説明

自動変速機のリバースインヒビット装置

【課題】ソレノイドの作動頻度が低く、電気系の故障時には自動的にロック解除され、かつ構造の簡単な、自動変速機のリバースインヒビット装置を提供する。
【解決手段】シフトロックカム20に、シフトレバー1がN位置でかつノブボタン3を操作した状態でガイドピン4と当接する当接部を設け、一端がシフトロックカムに連結されたシフトロックケーブル25の他端にスライドロック部材32を連結する。スライドロック部材は、ブレーキペダルと連動するブレーキ連動部材42によってP,N位置からR位置への動きがロックされる。所定車速以上でかつブレーキペダルが踏み込まれたときのみ通電されるソレノイド11を設け、その通電時にシフトレバーのN位置からR位置への動きをロックする。

【発明の詳細な説明】
【技術分野】
【0001】
本発明は自動変速機のリバースインヒビット装置、詳しくは前進走行中にシフトレバーがDレンジからRレンジへシフトされようとした時、設定車速以上でRレンジへのシフトを禁止する装置に関するものである。

> [練習問題] 抽出テキストの「【解決手段】シフトロックカム20に」で始まる段落を、主な事実を残したまま箇条書きに書き改めてください。 抽出テキストだけを手がかりにしてください。

> [提供された記録]
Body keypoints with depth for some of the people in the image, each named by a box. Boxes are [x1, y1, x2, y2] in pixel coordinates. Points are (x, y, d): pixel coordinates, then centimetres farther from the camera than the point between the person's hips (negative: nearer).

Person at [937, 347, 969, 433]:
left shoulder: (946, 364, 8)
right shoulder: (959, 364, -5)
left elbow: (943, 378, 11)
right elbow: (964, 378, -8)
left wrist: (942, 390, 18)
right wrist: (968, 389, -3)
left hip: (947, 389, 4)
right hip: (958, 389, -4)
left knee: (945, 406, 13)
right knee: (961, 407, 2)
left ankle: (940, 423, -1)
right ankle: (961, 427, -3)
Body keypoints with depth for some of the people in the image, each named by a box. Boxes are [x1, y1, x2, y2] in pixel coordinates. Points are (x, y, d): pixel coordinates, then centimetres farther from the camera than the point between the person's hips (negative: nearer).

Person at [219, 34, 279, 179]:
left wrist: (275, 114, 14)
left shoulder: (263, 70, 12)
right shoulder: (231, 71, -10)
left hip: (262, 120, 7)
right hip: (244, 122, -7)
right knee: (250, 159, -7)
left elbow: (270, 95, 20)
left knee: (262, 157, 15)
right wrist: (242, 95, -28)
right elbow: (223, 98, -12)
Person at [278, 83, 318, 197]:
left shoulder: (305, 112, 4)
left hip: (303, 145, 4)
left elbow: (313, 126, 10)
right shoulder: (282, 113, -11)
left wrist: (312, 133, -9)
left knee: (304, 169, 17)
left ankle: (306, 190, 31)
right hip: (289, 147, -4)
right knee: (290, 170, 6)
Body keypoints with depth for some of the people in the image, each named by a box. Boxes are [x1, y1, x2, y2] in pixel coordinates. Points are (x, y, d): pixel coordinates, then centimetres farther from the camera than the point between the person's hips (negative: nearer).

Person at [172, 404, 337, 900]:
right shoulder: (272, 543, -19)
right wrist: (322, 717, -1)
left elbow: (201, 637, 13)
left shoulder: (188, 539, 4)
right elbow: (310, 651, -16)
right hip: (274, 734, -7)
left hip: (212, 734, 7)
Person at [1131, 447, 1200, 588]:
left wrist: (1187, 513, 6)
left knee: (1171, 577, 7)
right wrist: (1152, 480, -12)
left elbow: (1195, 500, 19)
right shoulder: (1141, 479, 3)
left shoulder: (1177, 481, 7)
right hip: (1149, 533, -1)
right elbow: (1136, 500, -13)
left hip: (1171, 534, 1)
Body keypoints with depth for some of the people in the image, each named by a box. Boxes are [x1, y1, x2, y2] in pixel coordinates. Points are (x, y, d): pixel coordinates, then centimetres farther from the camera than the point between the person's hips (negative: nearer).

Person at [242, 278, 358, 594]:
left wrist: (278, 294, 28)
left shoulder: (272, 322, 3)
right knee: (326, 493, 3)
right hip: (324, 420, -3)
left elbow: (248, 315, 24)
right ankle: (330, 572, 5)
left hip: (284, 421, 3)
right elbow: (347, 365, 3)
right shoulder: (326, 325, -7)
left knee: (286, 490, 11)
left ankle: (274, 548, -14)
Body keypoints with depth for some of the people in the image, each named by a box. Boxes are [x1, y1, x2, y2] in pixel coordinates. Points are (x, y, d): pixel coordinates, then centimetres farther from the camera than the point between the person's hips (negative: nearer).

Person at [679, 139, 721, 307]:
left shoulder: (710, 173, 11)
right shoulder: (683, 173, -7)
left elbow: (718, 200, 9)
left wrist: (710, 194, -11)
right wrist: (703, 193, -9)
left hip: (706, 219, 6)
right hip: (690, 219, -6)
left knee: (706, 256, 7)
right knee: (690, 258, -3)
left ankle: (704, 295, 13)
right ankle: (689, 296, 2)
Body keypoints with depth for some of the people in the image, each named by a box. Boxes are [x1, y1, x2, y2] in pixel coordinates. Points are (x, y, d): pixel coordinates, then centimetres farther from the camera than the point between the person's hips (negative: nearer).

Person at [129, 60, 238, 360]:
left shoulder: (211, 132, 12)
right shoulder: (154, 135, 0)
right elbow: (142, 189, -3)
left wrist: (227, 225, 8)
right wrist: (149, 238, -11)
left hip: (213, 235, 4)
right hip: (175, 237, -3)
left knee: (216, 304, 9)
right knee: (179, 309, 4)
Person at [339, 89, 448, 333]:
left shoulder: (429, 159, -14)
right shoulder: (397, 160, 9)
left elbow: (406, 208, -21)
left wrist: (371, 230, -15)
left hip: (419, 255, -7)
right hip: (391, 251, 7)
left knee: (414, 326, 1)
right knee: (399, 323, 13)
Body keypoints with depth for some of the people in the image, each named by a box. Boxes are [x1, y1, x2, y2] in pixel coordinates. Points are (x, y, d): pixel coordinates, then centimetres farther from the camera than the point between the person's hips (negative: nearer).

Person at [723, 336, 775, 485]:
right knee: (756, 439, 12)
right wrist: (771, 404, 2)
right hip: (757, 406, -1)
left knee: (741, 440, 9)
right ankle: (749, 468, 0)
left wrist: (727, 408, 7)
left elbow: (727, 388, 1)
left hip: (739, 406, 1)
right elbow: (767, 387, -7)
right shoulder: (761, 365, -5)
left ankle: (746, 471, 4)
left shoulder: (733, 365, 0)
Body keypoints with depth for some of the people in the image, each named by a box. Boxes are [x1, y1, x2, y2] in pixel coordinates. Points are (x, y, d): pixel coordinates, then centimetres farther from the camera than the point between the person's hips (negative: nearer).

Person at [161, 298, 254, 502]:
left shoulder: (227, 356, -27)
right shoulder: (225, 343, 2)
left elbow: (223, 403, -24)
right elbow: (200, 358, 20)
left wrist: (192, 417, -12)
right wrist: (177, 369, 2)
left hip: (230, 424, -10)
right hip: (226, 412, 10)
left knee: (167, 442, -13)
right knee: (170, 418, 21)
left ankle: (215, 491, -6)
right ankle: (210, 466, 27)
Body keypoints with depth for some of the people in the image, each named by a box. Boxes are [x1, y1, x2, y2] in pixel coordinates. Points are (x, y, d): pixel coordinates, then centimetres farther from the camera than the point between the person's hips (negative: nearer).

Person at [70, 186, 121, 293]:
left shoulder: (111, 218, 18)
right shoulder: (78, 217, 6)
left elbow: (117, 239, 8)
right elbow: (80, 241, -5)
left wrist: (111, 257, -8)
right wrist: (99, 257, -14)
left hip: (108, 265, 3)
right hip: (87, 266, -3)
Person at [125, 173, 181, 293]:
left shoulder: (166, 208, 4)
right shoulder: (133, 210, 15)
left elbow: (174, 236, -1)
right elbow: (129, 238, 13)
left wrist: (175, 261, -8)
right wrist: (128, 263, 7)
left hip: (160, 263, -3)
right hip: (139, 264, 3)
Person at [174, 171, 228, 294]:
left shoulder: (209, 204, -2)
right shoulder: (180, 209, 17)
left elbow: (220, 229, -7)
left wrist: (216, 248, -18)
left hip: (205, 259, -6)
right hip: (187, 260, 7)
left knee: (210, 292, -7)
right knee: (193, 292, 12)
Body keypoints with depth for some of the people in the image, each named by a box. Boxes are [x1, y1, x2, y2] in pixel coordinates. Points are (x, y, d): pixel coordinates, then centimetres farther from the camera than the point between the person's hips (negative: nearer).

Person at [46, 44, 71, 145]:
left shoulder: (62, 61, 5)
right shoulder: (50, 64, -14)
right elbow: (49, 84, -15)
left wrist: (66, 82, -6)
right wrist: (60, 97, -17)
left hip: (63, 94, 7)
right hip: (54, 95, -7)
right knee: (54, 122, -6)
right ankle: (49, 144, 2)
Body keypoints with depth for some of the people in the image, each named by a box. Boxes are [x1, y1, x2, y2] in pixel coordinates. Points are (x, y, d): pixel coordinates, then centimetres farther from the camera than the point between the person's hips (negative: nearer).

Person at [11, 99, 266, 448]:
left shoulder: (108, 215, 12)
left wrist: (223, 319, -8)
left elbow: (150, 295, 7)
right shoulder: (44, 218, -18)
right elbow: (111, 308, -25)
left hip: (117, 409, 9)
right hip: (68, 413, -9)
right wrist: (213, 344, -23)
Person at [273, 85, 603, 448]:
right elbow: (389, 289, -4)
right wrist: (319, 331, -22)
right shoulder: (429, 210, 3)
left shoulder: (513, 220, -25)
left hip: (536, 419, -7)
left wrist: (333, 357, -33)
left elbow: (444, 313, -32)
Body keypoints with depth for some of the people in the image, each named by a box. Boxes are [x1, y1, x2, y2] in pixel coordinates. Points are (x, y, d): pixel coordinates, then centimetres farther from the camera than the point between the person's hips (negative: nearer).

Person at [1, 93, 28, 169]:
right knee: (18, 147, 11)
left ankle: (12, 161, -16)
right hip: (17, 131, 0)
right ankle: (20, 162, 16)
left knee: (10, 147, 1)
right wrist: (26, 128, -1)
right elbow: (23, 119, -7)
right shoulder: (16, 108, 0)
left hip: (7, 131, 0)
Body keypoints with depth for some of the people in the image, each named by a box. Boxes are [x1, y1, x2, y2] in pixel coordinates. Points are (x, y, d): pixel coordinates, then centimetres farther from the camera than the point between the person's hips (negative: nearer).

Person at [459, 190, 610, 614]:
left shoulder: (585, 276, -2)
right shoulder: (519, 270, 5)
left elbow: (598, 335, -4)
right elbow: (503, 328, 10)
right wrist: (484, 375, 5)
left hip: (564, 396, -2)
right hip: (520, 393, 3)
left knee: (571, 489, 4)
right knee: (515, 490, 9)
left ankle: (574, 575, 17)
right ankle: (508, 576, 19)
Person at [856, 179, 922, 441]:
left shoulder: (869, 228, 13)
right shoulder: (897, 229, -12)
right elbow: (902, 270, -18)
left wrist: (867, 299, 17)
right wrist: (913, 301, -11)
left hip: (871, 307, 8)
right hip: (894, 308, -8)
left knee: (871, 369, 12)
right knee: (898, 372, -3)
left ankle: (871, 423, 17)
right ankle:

> [記述回答]
- シフトロックカム20に、シフトレバー1がN位置でノブボタン3を操作した状態のときにガイドピン4と当接する当接部を設ける。
- シフトロックケーブル25の一端をシフトロックカムに、他端をスライドロック部材32に連結する。
- スライドロック部材は、ブレーキペダルと連動するブレーキ連動部材42によって、P・N位置からR位置への動きがロックされる。
- 所定車速以上で、かつブレーキペダルが踏み込まれたときのみ通電されるソレノイド11を設ける。
- ソレノイドの通電時には、シフトレバーのN位置からR位置への動きがロックされる。